# [WHAT IS REQUIRED]
Which lines below include "shoulder"? Copy them all.

# [RECORDED INFORMATION]
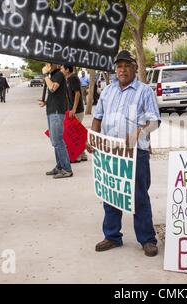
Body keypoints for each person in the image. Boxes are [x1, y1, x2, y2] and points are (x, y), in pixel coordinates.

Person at [91, 50, 161, 257]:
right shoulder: (107, 91)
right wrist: (92, 137)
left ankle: (147, 239)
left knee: (138, 195)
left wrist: (138, 133)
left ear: (134, 68)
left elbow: (154, 121)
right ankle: (112, 236)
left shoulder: (144, 91)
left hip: (135, 152)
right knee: (110, 193)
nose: (122, 69)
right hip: (109, 151)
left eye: (127, 66)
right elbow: (98, 117)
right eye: (119, 66)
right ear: (115, 69)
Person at [39, 63, 73, 179]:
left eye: (48, 64)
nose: (47, 65)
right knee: (55, 141)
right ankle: (59, 166)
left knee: (58, 140)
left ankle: (66, 169)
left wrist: (45, 75)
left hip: (57, 112)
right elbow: (54, 95)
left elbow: (53, 88)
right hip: (52, 110)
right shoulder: (53, 75)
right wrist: (46, 102)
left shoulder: (58, 74)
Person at [60, 64, 88, 162]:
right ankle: (83, 154)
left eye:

# [ANSWER BOX]
right shoulder: (107, 91)
left shoulder: (144, 91)
right shoulder: (53, 75)
left shoulder: (58, 74)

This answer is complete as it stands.